This indulgent Short Rib Beecher’s Mac and Cheese combines tender, slow-braised beef short ribs with a rich, creamy cheese sauce made from Beecher’s Handmade Cheese. The elbow macaroni is enveloped in a smooth cheddar cheese sauce enhanced with aromatic garlic and onion powders, then baked to bubbly perfection for a decadent comfort food experience.


Ingredients

Scale

Short Ribs and Braise

  • 2 lbs beef short ribs
  • 2 tablespoons olive oil
  • 1 onion, chopped
  • 3 cloves garlic, minced
  • 1 cup beef broth
  • 1 cup red wine (optional)
  • 1 tablespoon tomato paste
  • 1 teaspoon dried thyme
  • Salt and pepper, to taste

Pasta and Cheese Sauce

  • 1 lb elbow macaroni
  • 4 cups Beecher’s Handmade Cheese (or your favorite sharp cheddar), shredded
  • 2 cups whole milk
  • 1/2 cup heavy cream
  • 2 tablespoons butter
  • 2 tablespoons all-purpose flour
  • 1/2 teaspoon garlic powder
  • 1/2 teaspoon onion powder

Garnish

  • Fresh parsley, for garnish


Instructions

  1. Preheat and Sear: Preheat your oven to 350°F (175°C). Heat olive oil in a large ovenproof pot or Dutch oven over medium-high heat. Season the short ribs with salt and pepper, then sear them until browned on all sides, about 5-7 minutes. Remove the ribs and set aside.
  2. Sauté Aromatics: In the same pot, add the chopped onion and garlic and sauté until softened, about 3 minutes. Stir in the tomato paste and cook for 1-2 minutes. Deglaze the pot with red wine (if using), scraping up any browned bits from the bottom.
  3. Braise Short Ribs: Add beef broth, dried thyme, and the seared short ribs back to the pot. Bring to a simmer, then cover and transfer to the oven. Braise for 2 to 2.5 hours until ribs are tender and easily pull apart.
  4. Cook Pasta: While ribs are braising, cook elbow macaroni according to package directions. Drain and set aside.
  5. Shred Meat and Reserve Liquid: Remove ribs from pot, shred the meat, and discard bones. Strain cooking liquid and set aside.
  6. Make Cheese Sauce: In a separate pot, melt butter over medium heat.

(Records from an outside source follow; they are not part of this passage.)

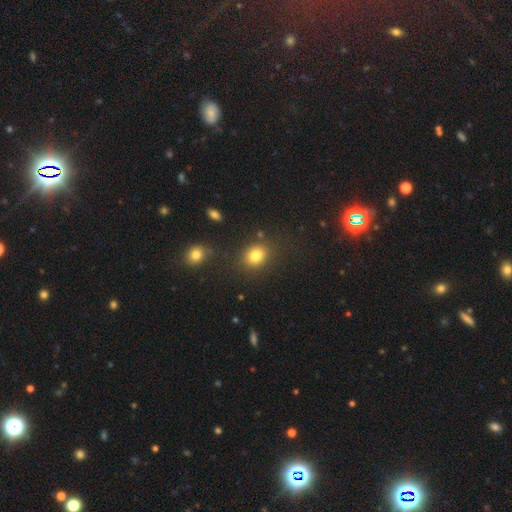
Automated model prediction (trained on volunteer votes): Smooth or featured? Predicted: smooth (p=0.81). How rounded? Predicted: round (p=0.57). Merging? Predicted: none (p=0.80).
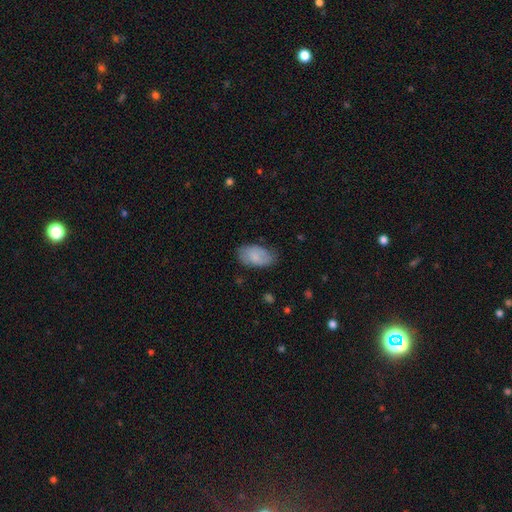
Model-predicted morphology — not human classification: Q: Smooth or featured?
A: smooth (77%); runner-up: featured or disk (16%)
Q: How rounded?
A: in between (94%); runner-up: round (4%)
Q: Merging?
A: none (67%); runner-up: minor disturbance (25%)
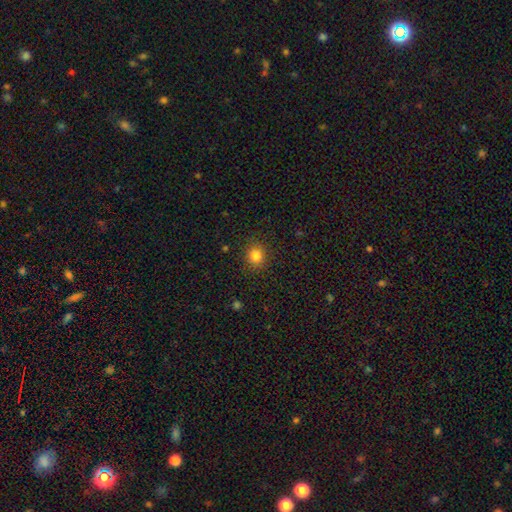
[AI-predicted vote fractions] Overall: smooth (82%). How rounded: round (84%). Merging: none (89%).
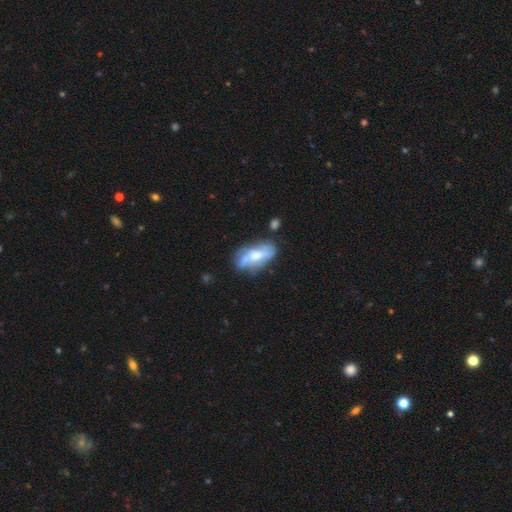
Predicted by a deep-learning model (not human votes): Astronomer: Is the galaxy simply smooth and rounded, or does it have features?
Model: featured or disk — 51% (runner-up: smooth, 41%).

Add flour and whisk to form a roux. Gradually whisk in milk and heavy cream. Stir in garlic powder, onion powder, and shredded Beecher’s cheese until melted and smooth.
  7. Combine Ingredients: In a large bowl, mix cooked macaroni, shredded short rib meat, and cheese sauce. Add some reserved braising liquid if sauce needs thinning. Adjust seasoning with salt and pepper.
  8. Bake: Transfer the mac and cheese mixture to a baking dish. Top with extra cheese if desired. Bake at 375°F (190°C) for 15-20 minutes until bubbly and golden on top.
  9. Garnish and Serve: Garnish with fresh parsley and serve hot for a luxurious comfort meal.

Notes

  • Red wine is optional; you can substitute with extra beef broth if preferred.
  • Beecher’s Handmade Cheese can be replaced with any sharp cheddar cheese.
  • Make sure to strain the braising liquid well to avoid any unwanted solids in the sauce.
  • For a richer sauce, you can add more heavy cream or cheese according to taste.
  • Leftovers can be refrigerated and reheated; add a splash of milk to loosen the sauce if it thickens too much.